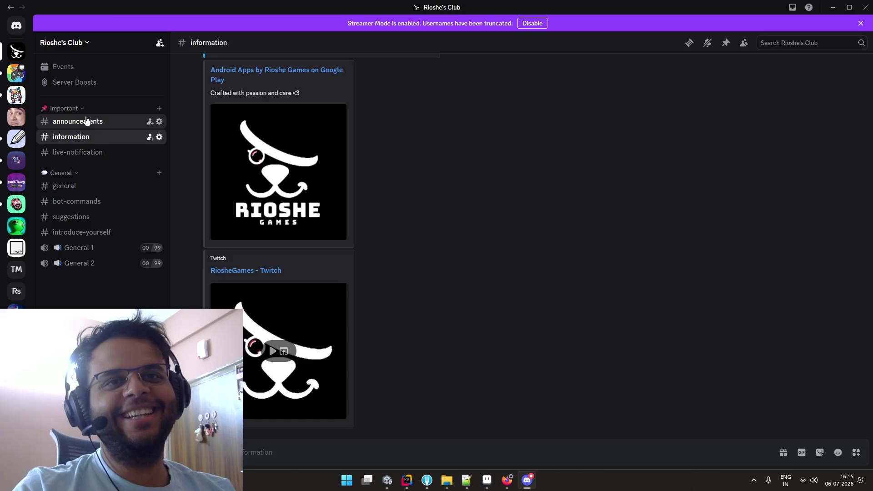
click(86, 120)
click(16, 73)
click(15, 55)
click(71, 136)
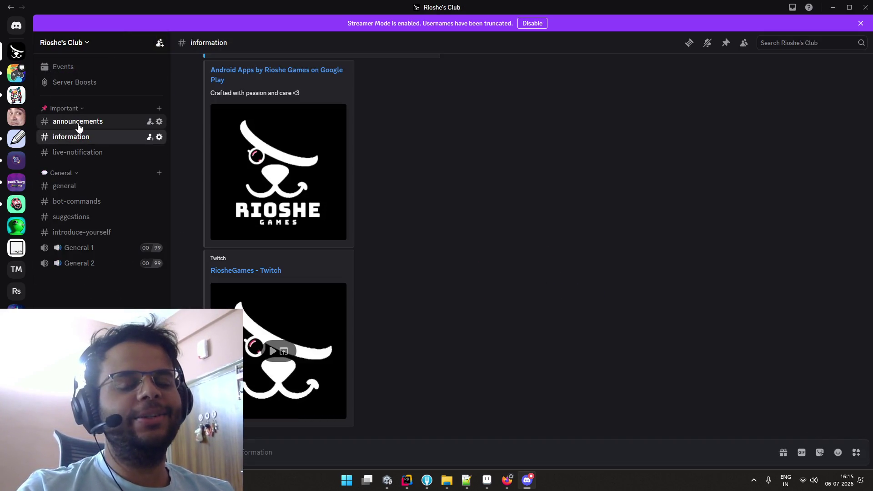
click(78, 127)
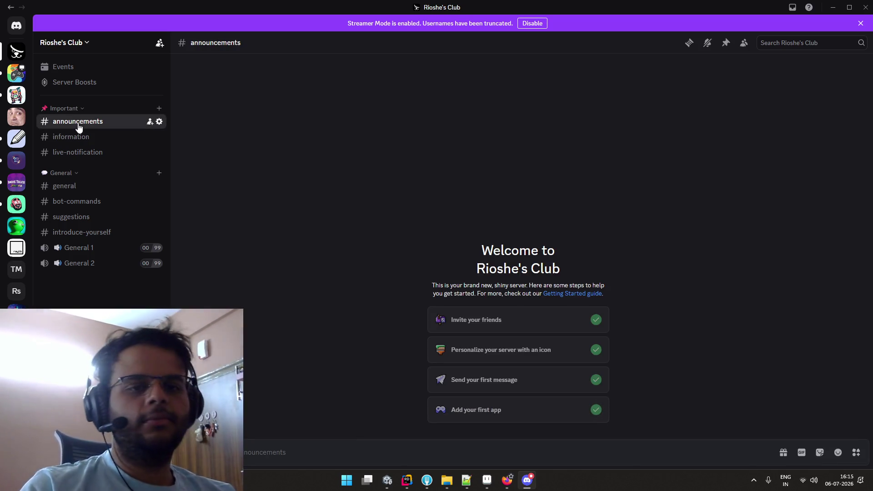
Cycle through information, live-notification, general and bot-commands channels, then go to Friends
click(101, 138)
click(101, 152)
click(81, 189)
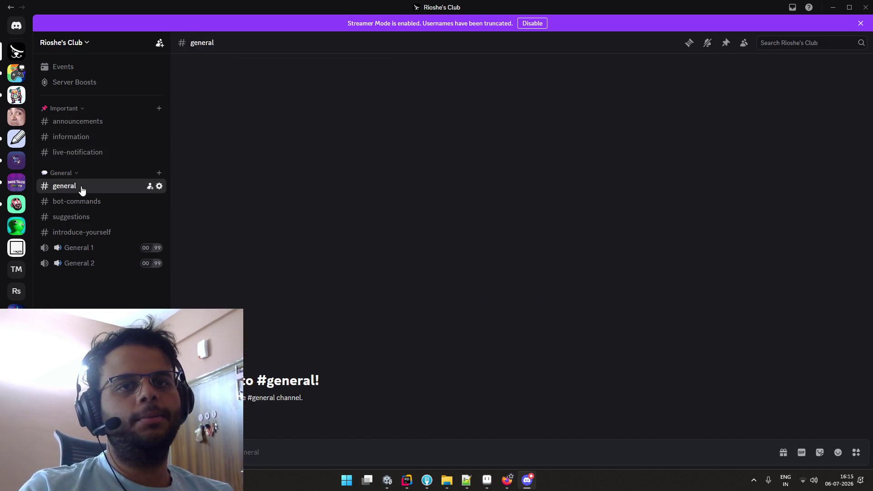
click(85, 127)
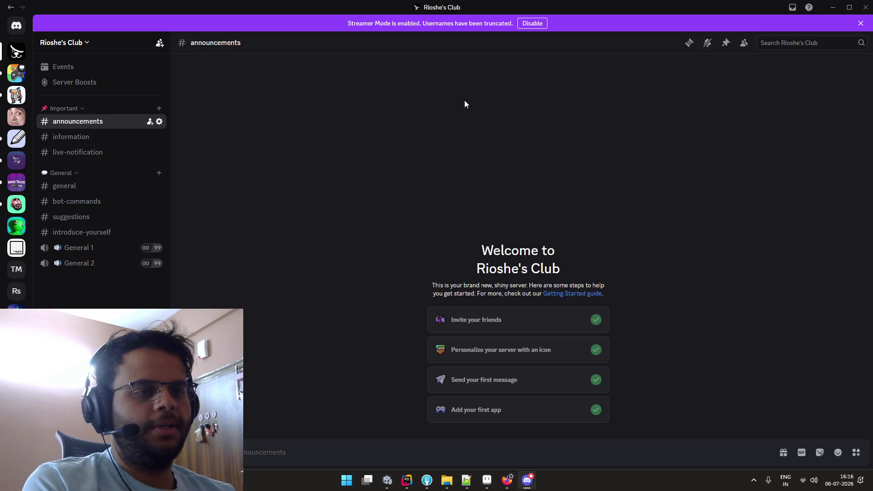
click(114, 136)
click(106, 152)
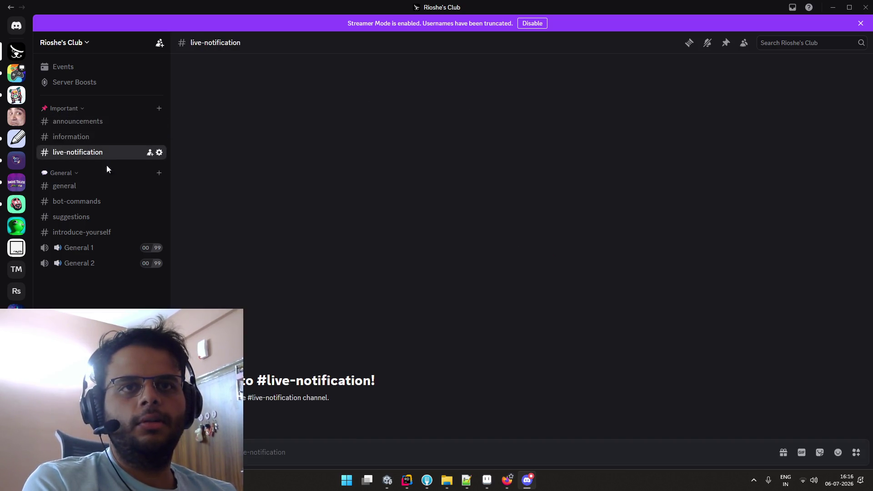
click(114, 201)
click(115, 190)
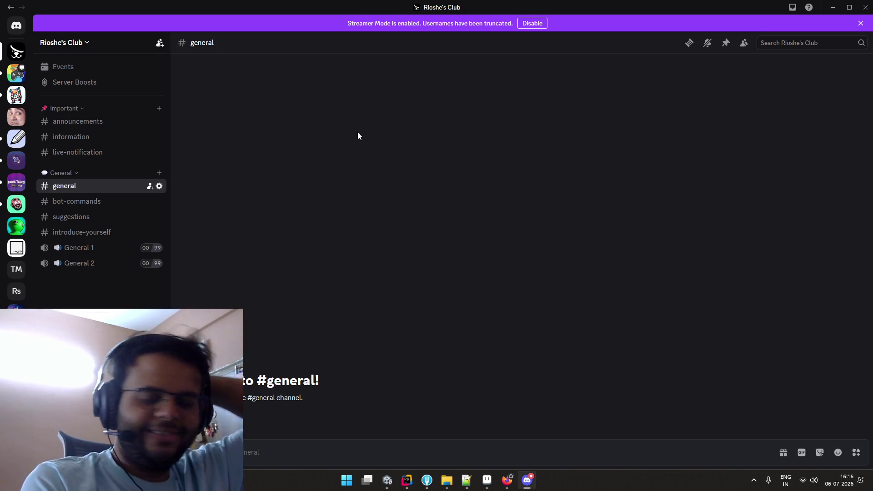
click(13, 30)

=-=-=

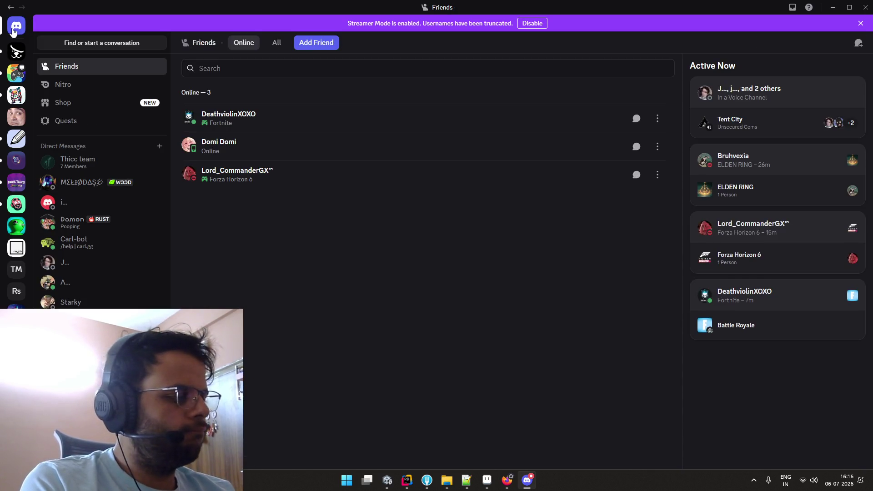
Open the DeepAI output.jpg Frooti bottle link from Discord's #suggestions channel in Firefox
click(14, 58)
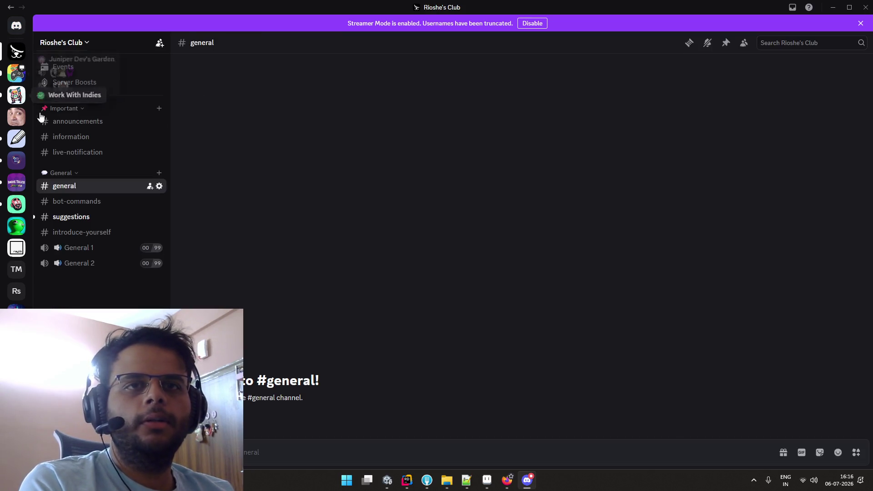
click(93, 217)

=-=-=

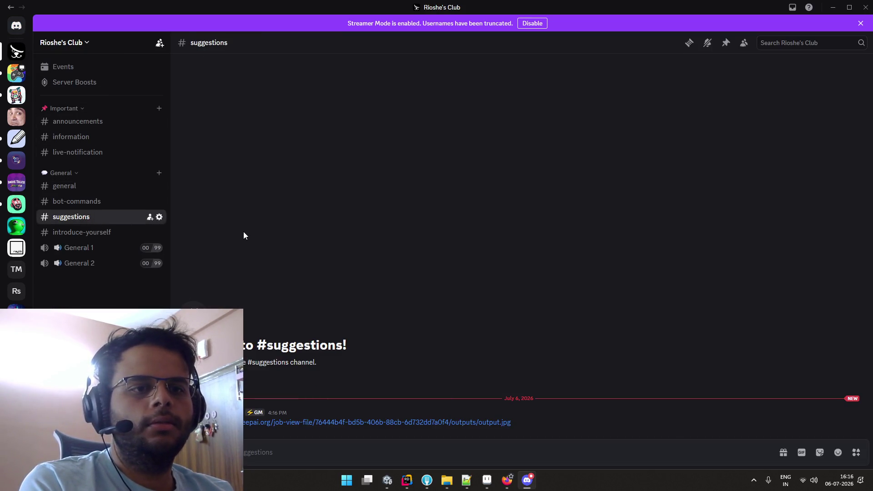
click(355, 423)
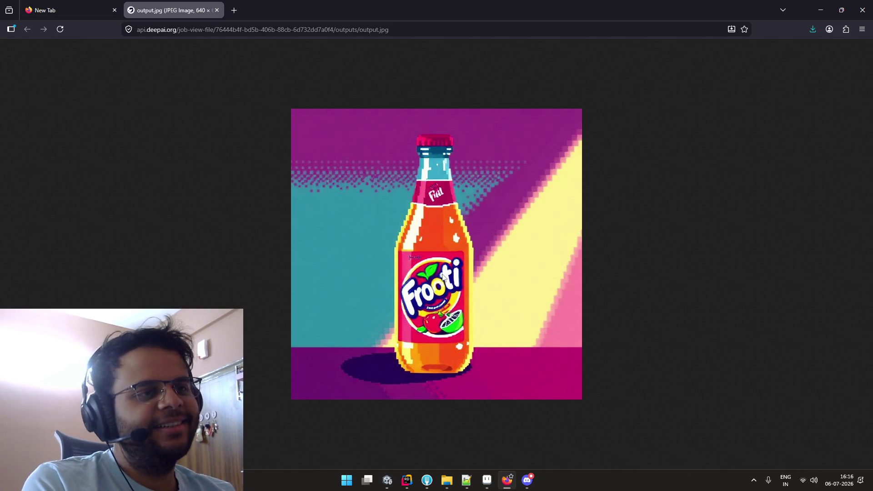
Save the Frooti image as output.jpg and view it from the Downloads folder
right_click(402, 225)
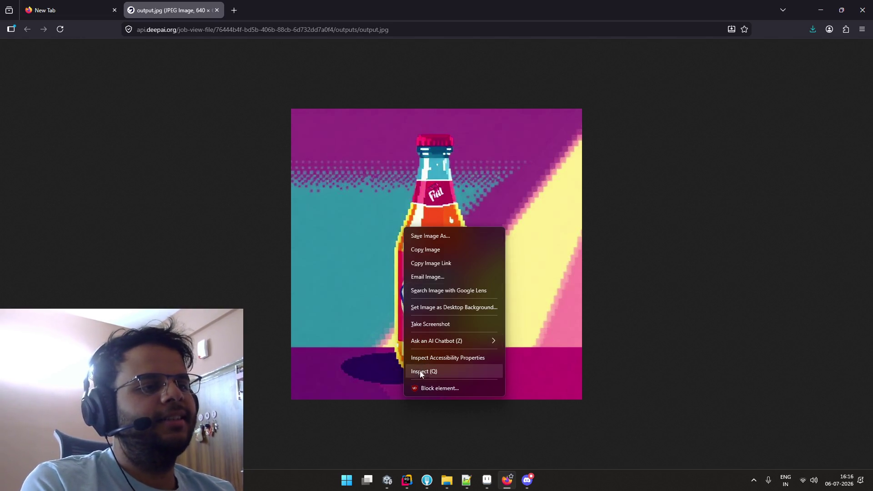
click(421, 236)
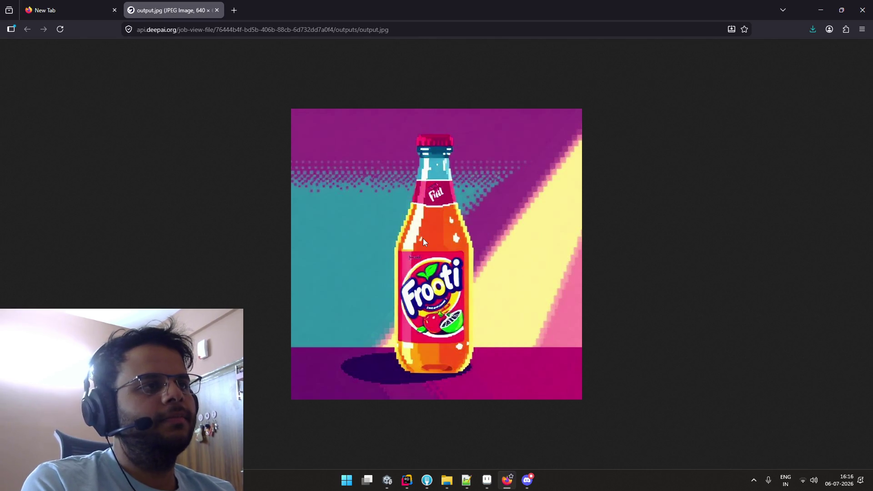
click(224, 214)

=-=-=

# Work instructions:
Search the entries for the word "Frooti", then gather every line that has it.

# Completed task:
Open the DeepAI output.jpg Frooti bottle link from Discord's #suggestions channel in Firefox
Save the Frooti image as output.jpg and view it from the Downloads folder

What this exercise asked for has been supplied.